--- START ---

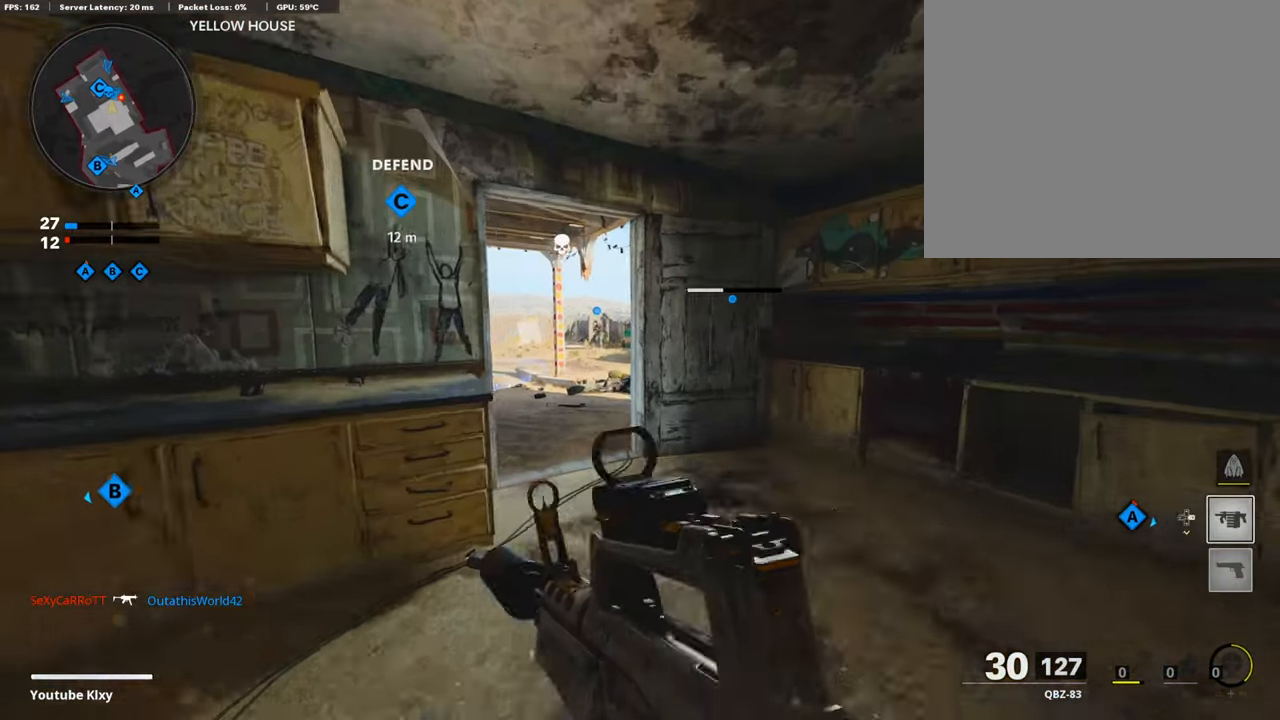
{"buttons": [], "left_stick": "up-left", "right_stick": "right", "events": [[202, "left_stick", "up-left"], [337, "right_stick", "right"]]}
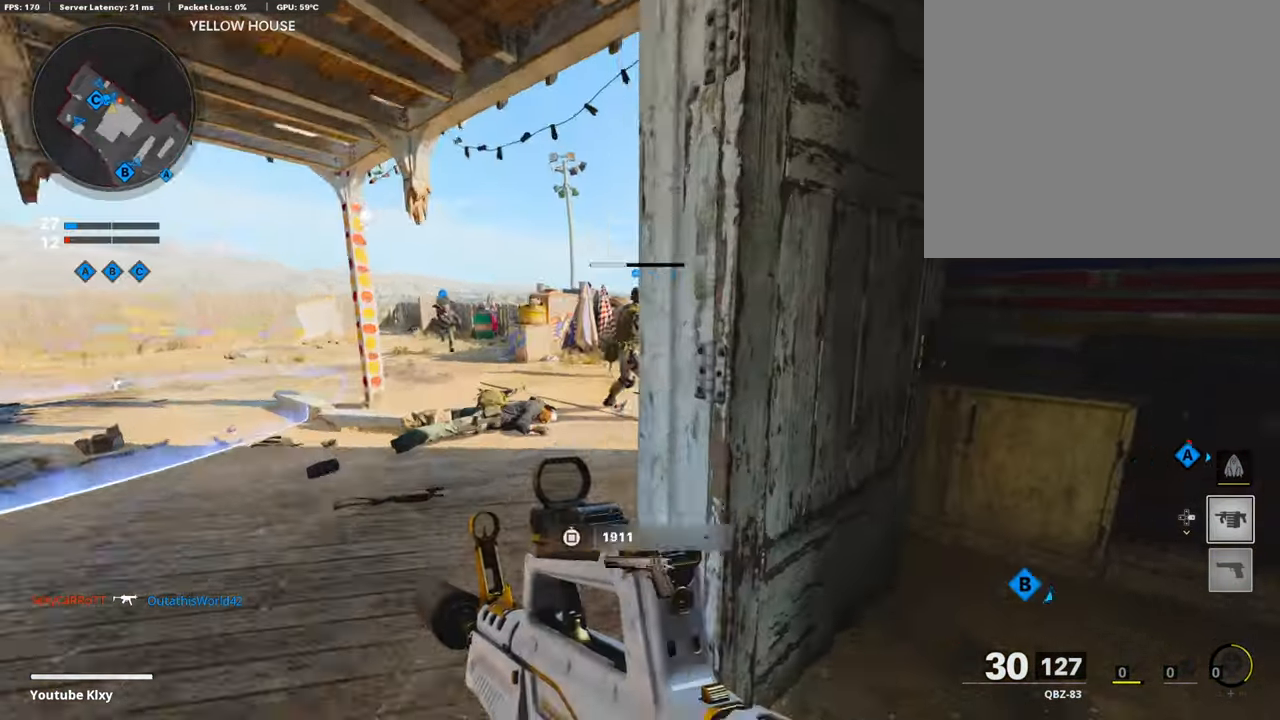
{"buttons": [], "left_stick": "up-left", "right_stick": "left", "events": [[68, "R3", "down"], [270, "R3", "up"], [354, "right_stick", "center"], [455, "right_stick", "left"]]}
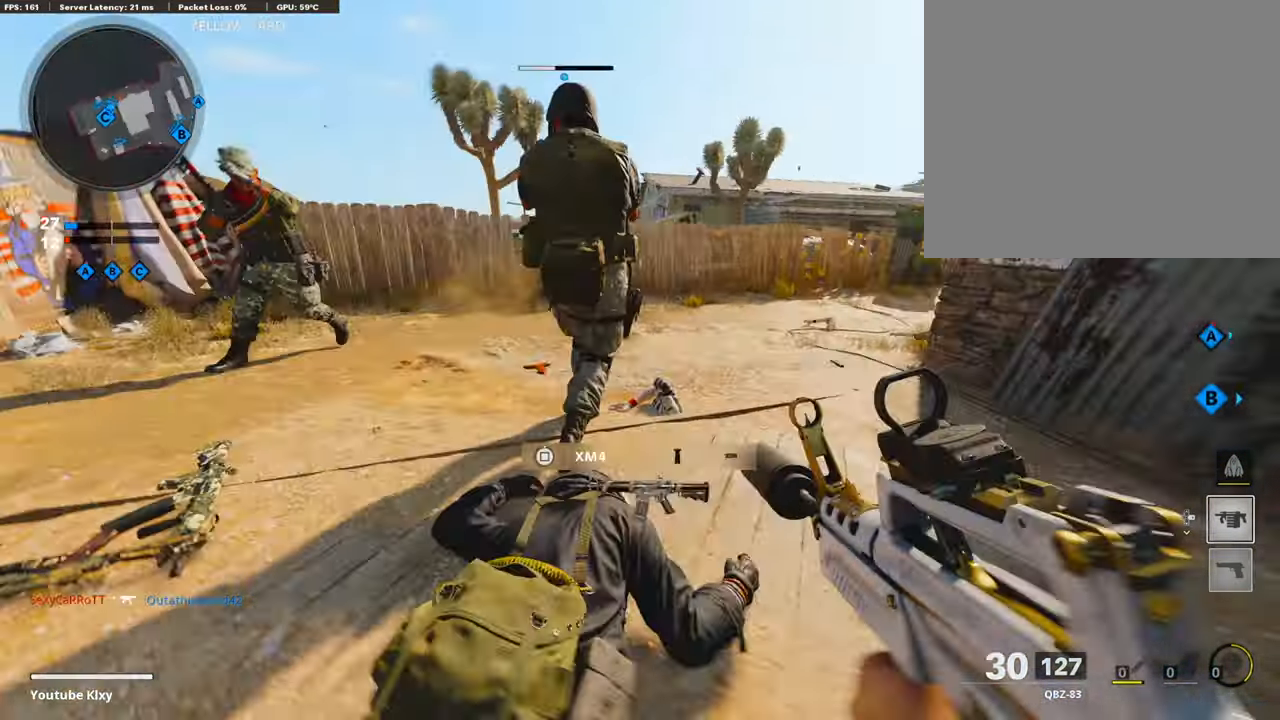
{"buttons": ["R1"], "left_stick": "down-left", "right_stick": "right", "events": [[51, "right_stick", "center"], [135, "CROSS", "down"], [219, "CROSS", "up"], [270, "left_stick", "down-left"], [287, "right_stick", "left"], [354, "R1", "down"], [387, "right_stick", "right"]]}
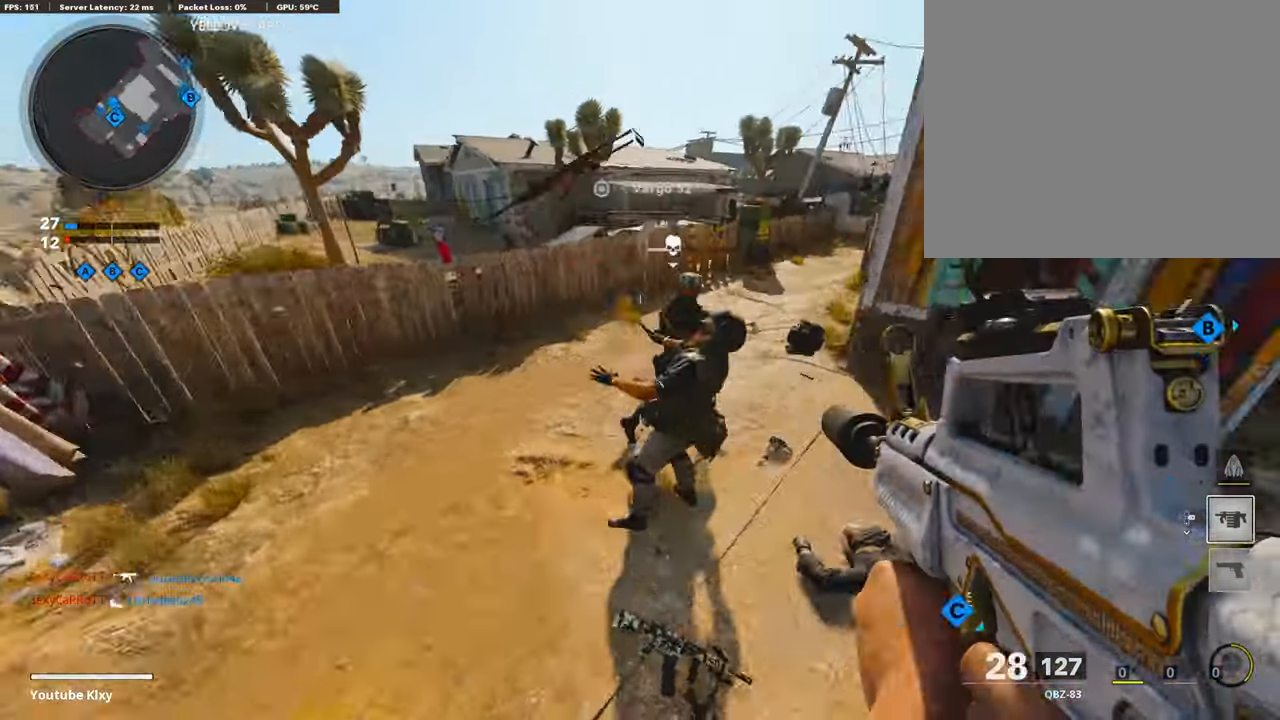
{"buttons": ["CROSS", "L1", "R1"], "left_stick": "down-right", "right_stick": "center", "events": [[68, "right_stick", "center"], [84, "L1", "down"], [135, "right_stick", "up"], [253, "left_stick", "down-right"], [253, "right_stick", "up-right"], [354, "right_stick", "center"], [387, "CROSS", "down"]]}
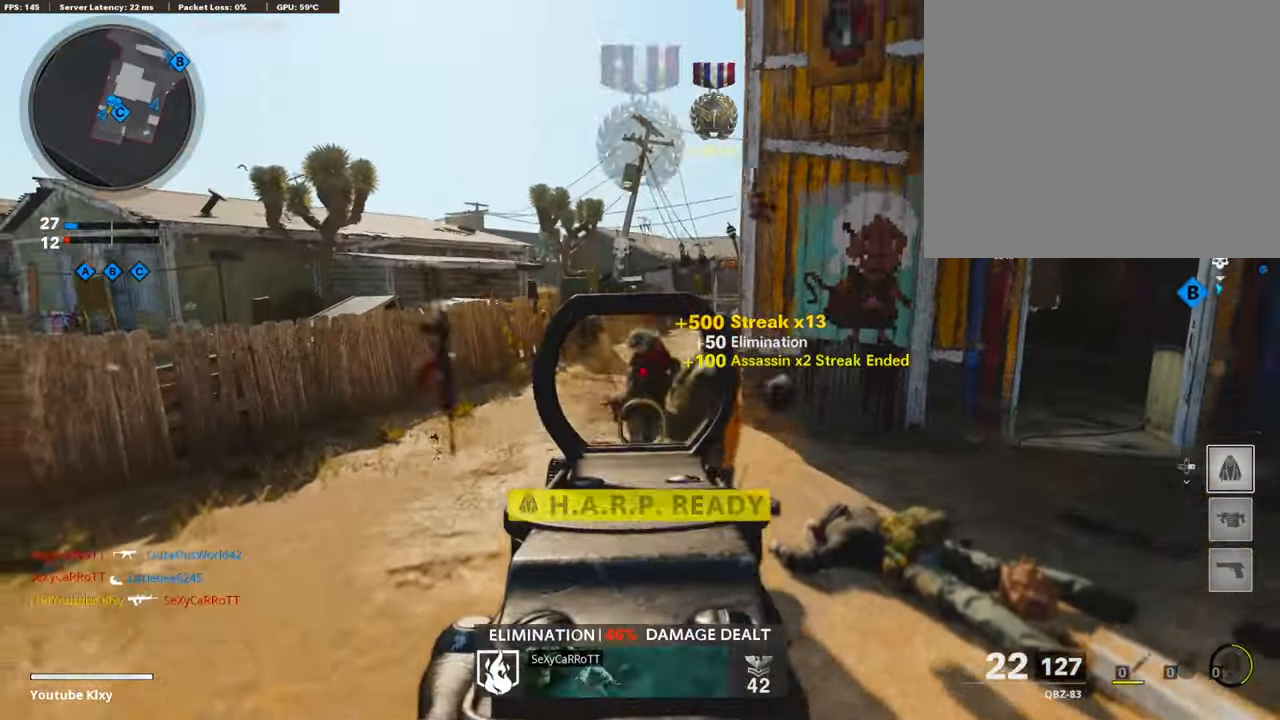
{"buttons": [], "left_stick": "right", "right_stick": "right", "events": [[17, "CROSS", "up"], [85, "right_stick", "right"], [186, "left_stick", "left"], [202, "right_stick", "center"], [253, "right_stick", "up"], [387, "right_stick", "center"], [438, "L1", "up"], [438, "left_stick", "down"], [438, "right_stick", "right"], [488, "R1", "up"], [488, "left_stick", "right"]]}
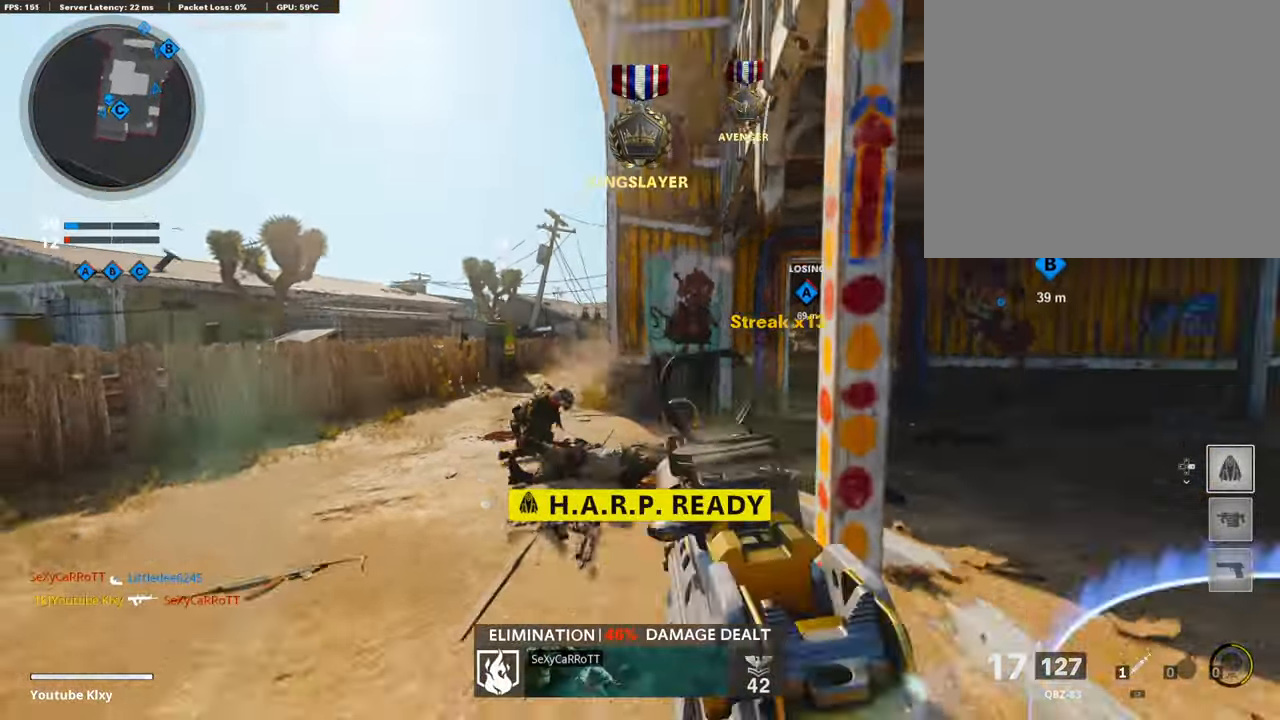
{"buttons": [], "left_stick": "up-right", "right_stick": "right", "events": [[34, "left_stick", "up-right"], [118, "L3", "down"], [185, "SQUARE", "down"], [185, "right_stick", "center"], [270, "SQUARE", "up"], [303, "L3", "up"], [421, "right_stick", "right"]]}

--- END ---

The task:
Set the entries down exactly, but not the pictures.

Your response:
{"buttons": [], "left_stick": "up-left", "right_stick": "right", "events": [[202, "left_stick", "up-left"], [337, "right_stick", "right"]]}
{"buttons": [], "left_stick": "up-left", "right_stick": "left", "events": [[68, "R3", "down"], [270, "R3", "up"], [354, "right_stick", "center"], [455, "right_stick", "left"]]}
{"buttons": ["R1"], "left_stick": "down-left", "right_stick": "right", "events": [[51, "right_stick", "center"], [135, "CROSS", "down"], [219, "CROSS", "up"], [270, "left_stick", "down-left"], [287, "right_stick", "left"], [354, "R1", "down"], [387, "right_stick", "right"]]}
{"buttons": ["CROSS", "L1", "R1"], "left_stick": "down-right", "right_stick": "center", "events": [[68, "right_stick", "center"], [84, "L1", "down"], [135, "right_stick", "up"], [253, "left_stick", "down-right"], [253, "right_stick", "up-right"], [354, "right_stick", "center"], [387, "CROSS", "down"]]}
{"buttons": [], "left_stick": "right", "right_stick": "right", "events": [[17, "CROSS", "up"], [85, "right_stick", "right"], [186, "left_stick", "left"], [202, "right_stick", "center"], [253, "right_stick", "up"], [387, "right_stick", "center"], [438, "L1", "up"], [438, "left_stick", "down"], [438, "right_stick", "right"], [488, "R1", "up"], [488, "left_stick", "right"]]}
{"buttons": [], "left_stick": "up-right", "right_stick": "right", "events": [[34, "left_stick", "up-right"], [118, "L3", "down"], [185, "SQUARE", "down"], [185, "right_stick", "center"], [270, "SQUARE", "up"], [303, "L3", "up"], [421, "right_stick", "right"]]}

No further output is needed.